Гимназист несся на солдат, петляя, как заяц, обезумев от ужаса.
— Стой! Стой! — кричали ему со всех сторон.
Но он, размахивая револьвером, все бежал огромными скачками. Ближайший солдат выставил штык, надеясь этим остановить ненормального. Казаки уже почти догоняли, и тут гимназист не то запутался в полах шинели, не то споткнулся на неровной мостовой, но он внезапно пролетел вперед прямо на выставленный штык.
Толпа ахнула, глядя на острый конец штыка, высунувшийся из его спины.
Подоспели казаки, подхватили безжизненное тело. Солдат крякнул и вытащил штык. Крови почти не было.
Когда подошли к девушке, то обнаружили, что она мертва. Падая, она сильно ударилась о выступающий булыжник мостовой. И хоть коса должна была смягчить удар, этого не случилось.
Все произошло буквально за несколько минут, и казаки, бросившиеся ловить мастерового, который кинул гранату, отвлеклись ненадолго. Но этого оказалось достаточно для того, чтобы Мишка Полещук ввинтился в толпу. Он скинул на ходу картуз и, расталкивая ошалевших растерянных людей, рванулся в тот переулок, где должен был ждать их Жорж в автомобиле. Но на условленном месте никого не было.
Мишка остановился резко, как будто налетел на невидимую преграду, затем потоптался немного на месте и заглянул за угол. Но автомобиля не было и там.
Боясь поверить в очевидное, Мишка достал из кармана часы и открыл крышку.
Стрелки утверждали, что он не только не опоздал, но и пришел на пять минут раньше. Словно пелена спала с его глаз. Он понял, почему Жорж на такое опасное дело послал барышню, которая и стрелять-то толком не умеет. Все было подстроено, а ими тремя Жорж решил пожертвовать с самого начала.
— Сволочь… — прошипел сквозь стиснутые зубы Мишка и хотел было бежать, но тут его схватили с двух сторон крепкие мужики в штатском, у которых на лбу было написано, что они из контрразведки.
«Конец!» — понял Мишка.
— Слава Богу, обошлось, — проговорил Минаев, во все время покушения сохранявший полное спокойствие.
Свита Слащова, постепенно успокаиваясь, возвращалась на прежние места.
Отъезжающий полк восстанавливал строй, сбившийся в минуту суматохи.
Борис перевел дыхание и огляделся. Что-то было не так. Что-то беспокоило его, как засевшая заноза. Тела девушки и гимназиста унесли казаки конвоя.

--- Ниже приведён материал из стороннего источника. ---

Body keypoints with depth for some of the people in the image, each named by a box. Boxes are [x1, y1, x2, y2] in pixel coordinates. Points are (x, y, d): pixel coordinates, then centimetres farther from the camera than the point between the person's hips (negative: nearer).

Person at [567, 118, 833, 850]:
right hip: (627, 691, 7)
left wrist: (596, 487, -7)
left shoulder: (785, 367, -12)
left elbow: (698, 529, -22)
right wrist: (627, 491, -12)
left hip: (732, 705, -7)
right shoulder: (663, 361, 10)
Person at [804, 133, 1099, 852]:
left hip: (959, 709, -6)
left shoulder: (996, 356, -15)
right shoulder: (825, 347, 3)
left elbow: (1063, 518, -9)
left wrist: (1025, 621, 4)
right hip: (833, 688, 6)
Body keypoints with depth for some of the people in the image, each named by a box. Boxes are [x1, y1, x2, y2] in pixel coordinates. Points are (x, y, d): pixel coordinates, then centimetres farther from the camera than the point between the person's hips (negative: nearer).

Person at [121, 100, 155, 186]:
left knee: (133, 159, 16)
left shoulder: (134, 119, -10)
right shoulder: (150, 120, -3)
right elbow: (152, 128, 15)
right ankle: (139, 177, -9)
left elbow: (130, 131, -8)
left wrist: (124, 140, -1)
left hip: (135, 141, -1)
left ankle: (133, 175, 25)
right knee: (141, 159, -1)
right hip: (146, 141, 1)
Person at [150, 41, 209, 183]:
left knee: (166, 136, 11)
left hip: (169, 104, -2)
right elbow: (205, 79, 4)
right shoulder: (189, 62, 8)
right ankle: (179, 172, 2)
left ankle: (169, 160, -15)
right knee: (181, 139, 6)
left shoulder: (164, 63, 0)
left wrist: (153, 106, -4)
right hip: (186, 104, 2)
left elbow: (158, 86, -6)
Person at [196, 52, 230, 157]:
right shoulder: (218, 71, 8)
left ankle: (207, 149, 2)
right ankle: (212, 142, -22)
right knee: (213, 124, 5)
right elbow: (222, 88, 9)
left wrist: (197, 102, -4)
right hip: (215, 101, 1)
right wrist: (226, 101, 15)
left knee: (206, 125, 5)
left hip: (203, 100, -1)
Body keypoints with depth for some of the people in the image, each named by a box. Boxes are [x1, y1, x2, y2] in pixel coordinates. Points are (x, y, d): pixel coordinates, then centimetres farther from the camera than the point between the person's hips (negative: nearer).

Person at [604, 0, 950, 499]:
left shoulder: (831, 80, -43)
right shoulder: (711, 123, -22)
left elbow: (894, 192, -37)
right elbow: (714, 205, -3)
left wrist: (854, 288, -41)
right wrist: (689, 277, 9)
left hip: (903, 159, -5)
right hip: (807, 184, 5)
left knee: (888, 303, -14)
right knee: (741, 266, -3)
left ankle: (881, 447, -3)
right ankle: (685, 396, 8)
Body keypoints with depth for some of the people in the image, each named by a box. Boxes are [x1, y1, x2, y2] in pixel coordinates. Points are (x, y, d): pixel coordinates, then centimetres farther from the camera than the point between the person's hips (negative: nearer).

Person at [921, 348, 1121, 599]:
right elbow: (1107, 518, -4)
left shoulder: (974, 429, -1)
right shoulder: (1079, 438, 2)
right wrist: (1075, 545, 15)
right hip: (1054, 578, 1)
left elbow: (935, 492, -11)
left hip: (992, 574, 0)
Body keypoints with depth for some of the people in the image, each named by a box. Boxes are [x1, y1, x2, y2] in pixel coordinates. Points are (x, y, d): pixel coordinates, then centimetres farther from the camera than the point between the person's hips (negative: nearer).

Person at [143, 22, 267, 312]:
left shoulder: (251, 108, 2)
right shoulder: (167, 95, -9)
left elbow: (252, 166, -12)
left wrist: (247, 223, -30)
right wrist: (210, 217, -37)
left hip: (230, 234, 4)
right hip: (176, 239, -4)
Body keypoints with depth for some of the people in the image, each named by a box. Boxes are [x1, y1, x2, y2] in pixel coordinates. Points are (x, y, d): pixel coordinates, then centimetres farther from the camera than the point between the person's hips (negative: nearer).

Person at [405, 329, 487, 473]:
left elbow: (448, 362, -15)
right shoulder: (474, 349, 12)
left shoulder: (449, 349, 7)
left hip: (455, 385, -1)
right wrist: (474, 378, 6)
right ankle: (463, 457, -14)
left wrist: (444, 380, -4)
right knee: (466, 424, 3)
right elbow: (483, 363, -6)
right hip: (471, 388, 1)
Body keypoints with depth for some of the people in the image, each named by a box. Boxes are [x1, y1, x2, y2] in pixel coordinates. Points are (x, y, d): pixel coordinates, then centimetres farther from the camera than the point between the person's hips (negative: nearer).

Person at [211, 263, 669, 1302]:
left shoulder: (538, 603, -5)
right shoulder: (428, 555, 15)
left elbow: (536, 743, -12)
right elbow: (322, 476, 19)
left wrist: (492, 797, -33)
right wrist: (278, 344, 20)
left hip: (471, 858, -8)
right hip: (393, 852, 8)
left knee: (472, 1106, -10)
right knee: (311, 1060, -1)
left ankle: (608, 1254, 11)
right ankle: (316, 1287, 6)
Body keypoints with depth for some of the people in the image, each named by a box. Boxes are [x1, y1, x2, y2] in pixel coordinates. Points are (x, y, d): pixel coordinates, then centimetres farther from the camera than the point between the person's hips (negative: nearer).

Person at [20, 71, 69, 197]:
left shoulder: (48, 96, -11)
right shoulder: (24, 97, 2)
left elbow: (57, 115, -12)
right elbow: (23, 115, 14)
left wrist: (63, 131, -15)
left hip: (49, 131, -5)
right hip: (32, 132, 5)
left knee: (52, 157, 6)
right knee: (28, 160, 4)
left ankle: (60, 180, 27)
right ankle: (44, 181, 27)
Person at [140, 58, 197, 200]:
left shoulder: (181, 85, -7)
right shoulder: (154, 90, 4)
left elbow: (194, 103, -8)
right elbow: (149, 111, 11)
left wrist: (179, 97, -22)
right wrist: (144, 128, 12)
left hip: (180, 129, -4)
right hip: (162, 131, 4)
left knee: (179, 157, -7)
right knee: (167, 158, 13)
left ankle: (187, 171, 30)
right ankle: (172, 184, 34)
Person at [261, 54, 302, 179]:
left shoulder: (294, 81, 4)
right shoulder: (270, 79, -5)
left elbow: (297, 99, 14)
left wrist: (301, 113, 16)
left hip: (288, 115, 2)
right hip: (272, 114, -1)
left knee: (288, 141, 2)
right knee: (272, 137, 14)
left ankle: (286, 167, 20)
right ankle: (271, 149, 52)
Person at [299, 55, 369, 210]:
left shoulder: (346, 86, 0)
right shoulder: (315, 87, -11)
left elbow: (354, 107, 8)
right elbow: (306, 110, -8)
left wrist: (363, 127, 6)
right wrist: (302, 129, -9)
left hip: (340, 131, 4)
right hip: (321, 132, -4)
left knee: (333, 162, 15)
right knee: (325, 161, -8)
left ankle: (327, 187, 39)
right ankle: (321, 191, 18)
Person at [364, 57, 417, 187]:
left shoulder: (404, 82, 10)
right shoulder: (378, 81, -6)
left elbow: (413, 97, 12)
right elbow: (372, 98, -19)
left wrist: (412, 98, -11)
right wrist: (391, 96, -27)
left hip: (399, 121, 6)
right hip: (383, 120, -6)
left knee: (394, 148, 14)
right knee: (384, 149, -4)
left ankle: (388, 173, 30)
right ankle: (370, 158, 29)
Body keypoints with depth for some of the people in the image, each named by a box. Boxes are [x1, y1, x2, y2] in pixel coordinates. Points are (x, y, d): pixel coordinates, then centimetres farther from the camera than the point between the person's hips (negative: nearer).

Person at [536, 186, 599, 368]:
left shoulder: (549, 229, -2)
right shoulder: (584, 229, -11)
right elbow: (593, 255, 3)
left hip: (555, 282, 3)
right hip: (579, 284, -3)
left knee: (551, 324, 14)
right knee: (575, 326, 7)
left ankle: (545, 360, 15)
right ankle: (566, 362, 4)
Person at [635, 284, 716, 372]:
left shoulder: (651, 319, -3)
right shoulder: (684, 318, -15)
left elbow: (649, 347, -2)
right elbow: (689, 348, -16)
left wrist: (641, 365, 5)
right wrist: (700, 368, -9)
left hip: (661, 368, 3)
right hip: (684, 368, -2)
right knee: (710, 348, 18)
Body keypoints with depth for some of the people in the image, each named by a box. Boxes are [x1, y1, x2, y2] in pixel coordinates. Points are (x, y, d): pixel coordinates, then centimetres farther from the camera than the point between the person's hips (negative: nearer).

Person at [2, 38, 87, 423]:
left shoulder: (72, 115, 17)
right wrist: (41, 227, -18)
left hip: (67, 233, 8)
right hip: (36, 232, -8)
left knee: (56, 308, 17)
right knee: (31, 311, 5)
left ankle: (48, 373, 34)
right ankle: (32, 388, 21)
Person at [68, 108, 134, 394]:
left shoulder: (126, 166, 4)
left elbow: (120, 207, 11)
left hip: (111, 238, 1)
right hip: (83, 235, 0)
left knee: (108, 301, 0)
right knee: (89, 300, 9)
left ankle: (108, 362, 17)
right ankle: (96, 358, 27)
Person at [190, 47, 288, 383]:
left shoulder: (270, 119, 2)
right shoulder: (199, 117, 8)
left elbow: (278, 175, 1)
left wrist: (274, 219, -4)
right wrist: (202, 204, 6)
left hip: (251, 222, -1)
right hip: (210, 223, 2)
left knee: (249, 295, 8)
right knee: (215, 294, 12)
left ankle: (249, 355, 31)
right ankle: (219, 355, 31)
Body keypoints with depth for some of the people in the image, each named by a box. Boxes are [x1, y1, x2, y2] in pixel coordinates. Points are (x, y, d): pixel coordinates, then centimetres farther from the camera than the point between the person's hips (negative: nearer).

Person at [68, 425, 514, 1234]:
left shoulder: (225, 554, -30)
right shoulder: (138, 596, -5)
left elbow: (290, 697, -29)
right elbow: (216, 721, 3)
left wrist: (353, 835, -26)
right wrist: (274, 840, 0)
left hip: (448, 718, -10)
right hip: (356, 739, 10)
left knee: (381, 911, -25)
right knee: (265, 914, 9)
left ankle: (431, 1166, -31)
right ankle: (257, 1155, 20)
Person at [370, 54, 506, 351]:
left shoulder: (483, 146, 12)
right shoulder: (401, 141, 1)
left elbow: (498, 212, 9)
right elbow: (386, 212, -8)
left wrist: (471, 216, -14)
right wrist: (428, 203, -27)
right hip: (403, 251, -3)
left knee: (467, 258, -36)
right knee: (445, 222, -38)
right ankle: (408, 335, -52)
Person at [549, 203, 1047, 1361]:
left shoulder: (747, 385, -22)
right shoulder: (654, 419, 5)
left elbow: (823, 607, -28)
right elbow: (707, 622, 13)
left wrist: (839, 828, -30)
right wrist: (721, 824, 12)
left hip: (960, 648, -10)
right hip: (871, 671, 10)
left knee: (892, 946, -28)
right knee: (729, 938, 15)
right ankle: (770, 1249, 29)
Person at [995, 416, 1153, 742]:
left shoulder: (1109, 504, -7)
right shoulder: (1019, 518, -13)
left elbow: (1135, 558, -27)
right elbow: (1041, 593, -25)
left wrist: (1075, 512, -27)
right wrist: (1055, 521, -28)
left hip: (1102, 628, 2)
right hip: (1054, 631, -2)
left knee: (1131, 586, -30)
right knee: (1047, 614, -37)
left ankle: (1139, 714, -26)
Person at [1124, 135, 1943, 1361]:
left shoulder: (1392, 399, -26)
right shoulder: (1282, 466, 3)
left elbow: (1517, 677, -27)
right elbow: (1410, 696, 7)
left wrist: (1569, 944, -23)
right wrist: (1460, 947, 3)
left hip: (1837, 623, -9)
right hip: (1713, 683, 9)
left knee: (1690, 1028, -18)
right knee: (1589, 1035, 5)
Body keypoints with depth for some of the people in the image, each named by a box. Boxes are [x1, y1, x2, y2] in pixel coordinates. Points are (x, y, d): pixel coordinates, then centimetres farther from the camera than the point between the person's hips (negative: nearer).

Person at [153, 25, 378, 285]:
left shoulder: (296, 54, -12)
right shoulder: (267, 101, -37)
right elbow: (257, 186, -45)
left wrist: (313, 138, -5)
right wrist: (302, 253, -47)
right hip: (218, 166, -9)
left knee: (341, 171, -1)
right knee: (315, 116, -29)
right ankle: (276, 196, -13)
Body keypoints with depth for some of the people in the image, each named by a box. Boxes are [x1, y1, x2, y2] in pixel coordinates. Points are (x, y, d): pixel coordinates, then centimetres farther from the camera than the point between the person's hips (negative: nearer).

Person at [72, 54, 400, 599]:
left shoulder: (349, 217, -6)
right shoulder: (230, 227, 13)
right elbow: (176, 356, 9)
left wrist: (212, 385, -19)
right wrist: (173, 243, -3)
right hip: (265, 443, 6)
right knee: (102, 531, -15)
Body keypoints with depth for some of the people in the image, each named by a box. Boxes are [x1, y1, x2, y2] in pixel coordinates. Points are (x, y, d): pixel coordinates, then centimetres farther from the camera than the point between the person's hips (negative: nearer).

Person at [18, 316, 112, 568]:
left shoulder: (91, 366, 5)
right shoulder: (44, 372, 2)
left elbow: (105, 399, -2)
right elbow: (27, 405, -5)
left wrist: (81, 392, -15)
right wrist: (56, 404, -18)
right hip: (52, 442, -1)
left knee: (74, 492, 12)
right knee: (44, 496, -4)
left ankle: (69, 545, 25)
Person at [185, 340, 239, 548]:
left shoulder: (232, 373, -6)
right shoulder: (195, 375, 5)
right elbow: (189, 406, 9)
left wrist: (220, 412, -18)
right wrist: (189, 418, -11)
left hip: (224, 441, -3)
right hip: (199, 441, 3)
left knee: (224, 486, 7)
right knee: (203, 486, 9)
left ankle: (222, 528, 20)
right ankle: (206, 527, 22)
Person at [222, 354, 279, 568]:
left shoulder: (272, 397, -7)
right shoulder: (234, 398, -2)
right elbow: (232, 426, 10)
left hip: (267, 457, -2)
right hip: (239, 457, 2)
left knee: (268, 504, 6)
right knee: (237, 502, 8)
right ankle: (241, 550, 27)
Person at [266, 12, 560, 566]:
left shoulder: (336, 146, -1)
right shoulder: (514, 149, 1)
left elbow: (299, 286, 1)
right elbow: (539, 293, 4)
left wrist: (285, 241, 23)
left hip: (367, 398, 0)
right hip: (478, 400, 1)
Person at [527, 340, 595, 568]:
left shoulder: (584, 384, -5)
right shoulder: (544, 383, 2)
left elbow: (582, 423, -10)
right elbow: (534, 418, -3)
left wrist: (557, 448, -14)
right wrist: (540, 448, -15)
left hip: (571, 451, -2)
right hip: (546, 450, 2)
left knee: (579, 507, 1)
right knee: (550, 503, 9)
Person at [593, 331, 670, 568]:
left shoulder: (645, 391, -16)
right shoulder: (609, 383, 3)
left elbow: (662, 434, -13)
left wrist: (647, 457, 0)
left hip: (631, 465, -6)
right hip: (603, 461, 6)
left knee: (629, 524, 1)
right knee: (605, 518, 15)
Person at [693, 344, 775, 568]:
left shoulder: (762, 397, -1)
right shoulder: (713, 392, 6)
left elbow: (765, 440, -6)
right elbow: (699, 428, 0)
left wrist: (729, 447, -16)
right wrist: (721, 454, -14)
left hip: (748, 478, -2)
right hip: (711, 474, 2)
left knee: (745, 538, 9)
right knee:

Казалось бы, опасность миновала, но ощущение надвигающейся беды по-прежнему чувствовалось в воздухе, как электричество перед грозой. Слишком глупым, слишком несерьезным было это покушение. Слишком отдавало оно дилетантством, фарсом… Казалось, оно только отвлекает внимание… От чего?
Борис осматривал площадь, толпу зевак, выстроившиеся войска, воинский эшелон на путях… Что сказал Минаев за минуту до покушения? Что-то об этом эшелоне… А, кажется, он сказал: «Какой дурак отправил товарный состав, ведь было приказано не занимать пути до отправки воинского эшелона».
Товарный состав на втором пути, притормозивший было, теперь, постепенно набирая ход, двигался позади воинского эшелона, при этом его вагоны один за другим медленно проплывали в просвете, образованном низкой орудийной платформой, оказываясь при этом совсем близко от Слащова и его окружения.
Вероятно, это было озарение, сказалось обостренное чувство опасности, но, так или иначе, Борис, снимая с плеча кавалерийский карабин, перебежал ближе к путям, одновременно крикнув охране:
— Уведите генерала!
Казаки охраны недоуменно оглянулись на странного поручика: покушение уже предотвращено, террористы убиты, чего еще ему нужно? Только «ординарец Нечволодов», верная Лида, перехватив тревожный взгляд Бориса, бросилась к Слащову и, прикрывая его собой, потащила в сторону.
Борис поднял карабин и тревожно следил за проплывающими в проеме товарными вагонами. Окружающие Слащова офицеры недоуменно за ним наблюдали. Минаев, покачав головой, высказался достаточно громко:
— Поручик желает выслужиться… Не в меру шустр.
Прошли еще два товарных вагона, скорость их постепенно увеличивалась.
Слащов, опомнившись, недовольно выговаривал Лиде и пытался оттолкнуть ее и вернуться на свое место, чтобы закончить так неудачно начавшуюся речь, но Лида вцепилась в него мертвой хваткой, и никакая сила не могла оторвать ее от генерала.